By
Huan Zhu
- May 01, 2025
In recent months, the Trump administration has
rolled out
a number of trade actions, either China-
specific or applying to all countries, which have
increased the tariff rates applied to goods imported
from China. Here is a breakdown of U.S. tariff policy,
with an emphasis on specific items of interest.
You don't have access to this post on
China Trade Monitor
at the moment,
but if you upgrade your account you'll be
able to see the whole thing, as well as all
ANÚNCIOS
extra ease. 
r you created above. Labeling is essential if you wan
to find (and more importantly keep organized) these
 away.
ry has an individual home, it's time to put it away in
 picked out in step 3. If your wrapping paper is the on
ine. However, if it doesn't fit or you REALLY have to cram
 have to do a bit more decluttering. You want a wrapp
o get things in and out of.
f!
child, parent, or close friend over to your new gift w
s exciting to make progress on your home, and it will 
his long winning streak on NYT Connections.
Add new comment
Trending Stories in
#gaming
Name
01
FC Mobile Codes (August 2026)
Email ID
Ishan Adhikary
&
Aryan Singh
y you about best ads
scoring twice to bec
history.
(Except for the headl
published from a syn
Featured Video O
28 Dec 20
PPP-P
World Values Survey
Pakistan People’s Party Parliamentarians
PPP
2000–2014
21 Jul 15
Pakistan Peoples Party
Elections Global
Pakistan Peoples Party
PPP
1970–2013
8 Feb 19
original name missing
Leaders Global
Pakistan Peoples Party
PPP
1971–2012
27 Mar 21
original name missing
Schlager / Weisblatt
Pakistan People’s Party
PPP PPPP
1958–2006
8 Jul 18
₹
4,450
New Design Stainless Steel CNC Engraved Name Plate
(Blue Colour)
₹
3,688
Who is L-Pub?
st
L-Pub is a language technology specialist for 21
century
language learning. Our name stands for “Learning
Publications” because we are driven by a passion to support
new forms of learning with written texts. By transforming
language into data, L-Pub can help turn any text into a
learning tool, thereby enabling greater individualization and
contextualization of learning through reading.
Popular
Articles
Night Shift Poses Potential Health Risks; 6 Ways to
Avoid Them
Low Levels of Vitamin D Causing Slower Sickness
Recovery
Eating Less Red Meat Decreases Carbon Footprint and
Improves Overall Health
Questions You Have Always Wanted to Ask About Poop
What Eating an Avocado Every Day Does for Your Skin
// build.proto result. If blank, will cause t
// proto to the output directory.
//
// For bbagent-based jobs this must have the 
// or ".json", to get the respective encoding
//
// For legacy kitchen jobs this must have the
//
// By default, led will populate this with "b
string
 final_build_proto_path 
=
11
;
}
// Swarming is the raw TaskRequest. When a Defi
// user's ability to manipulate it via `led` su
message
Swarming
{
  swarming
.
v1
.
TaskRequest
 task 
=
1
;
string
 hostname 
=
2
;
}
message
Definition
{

----

Pick each line holding the word "language" out of the data and copy it.

L-Pub is a language technology specialist for 21
language learning. Our name stands for “Learning
language into data, L-Pub can help turn any text into a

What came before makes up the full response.